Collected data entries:
----

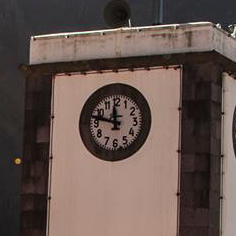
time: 11:47
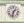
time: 1:32
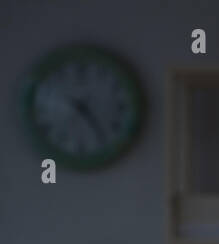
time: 7:24
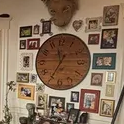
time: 11:34
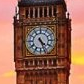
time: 4:26
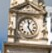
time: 12:24
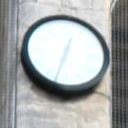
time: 12:32
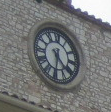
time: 4:31
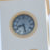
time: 8:27
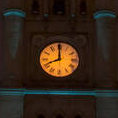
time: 7:59
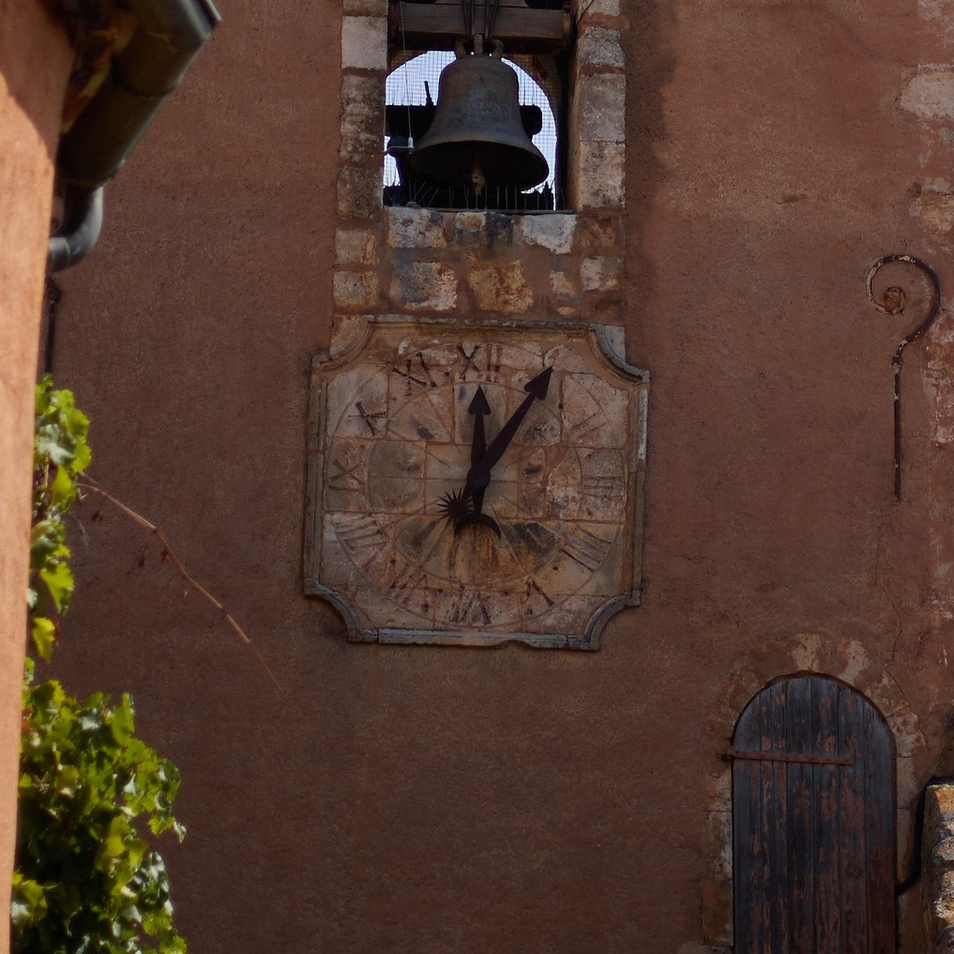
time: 12:05
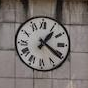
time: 1:20
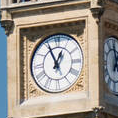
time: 12:55
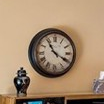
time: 3:54
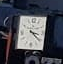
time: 3:21
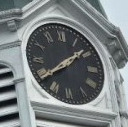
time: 1:39
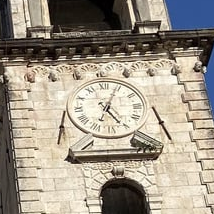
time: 5:04
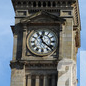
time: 11:21
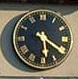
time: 5:20
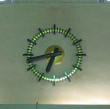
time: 6:43
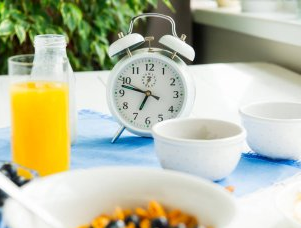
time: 6:47
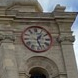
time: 1:26
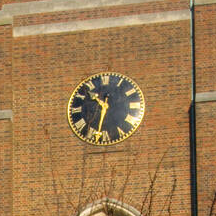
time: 10:32
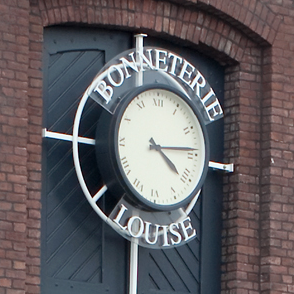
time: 4:14
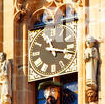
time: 11:17
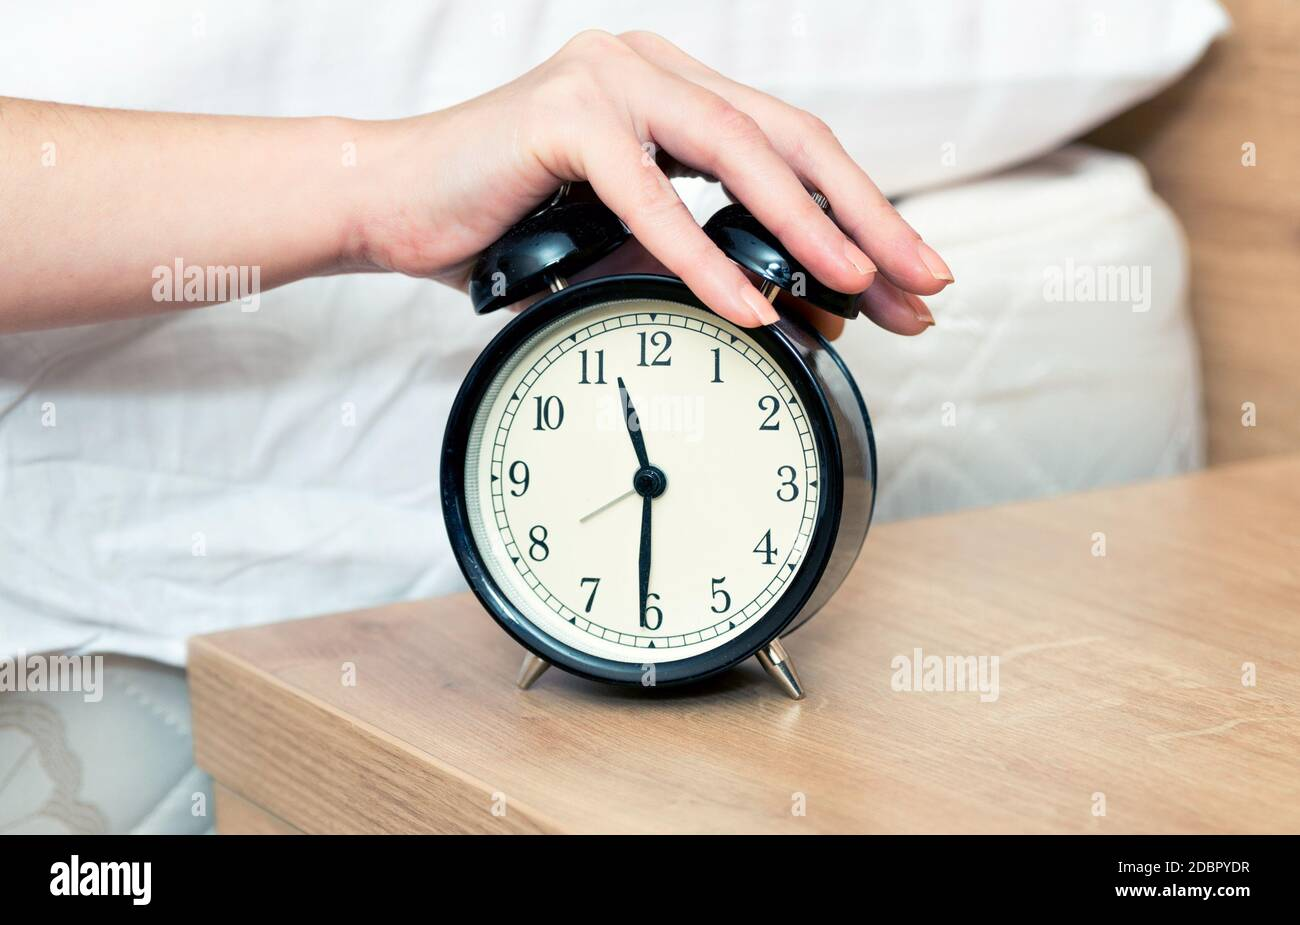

----

Reproduce the listing above word for word, from start to end, omitting the pictures.

time: 11:47
time: 1:32
time: 7:24
time: 11:34
time: 4:26
time: 12:24
time: 12:32
time: 4:31
time: 8:27
time: 7:59
time: 12:05
time: 1:20
time: 12:55
time: 3:54
time: 3:21
time: 1:39
time: 5:04
time: 11:21
time: 5:20
time: 6:43
time: 6:47
time: 1:26
time: 10:32
time: 4:14
time: 11:17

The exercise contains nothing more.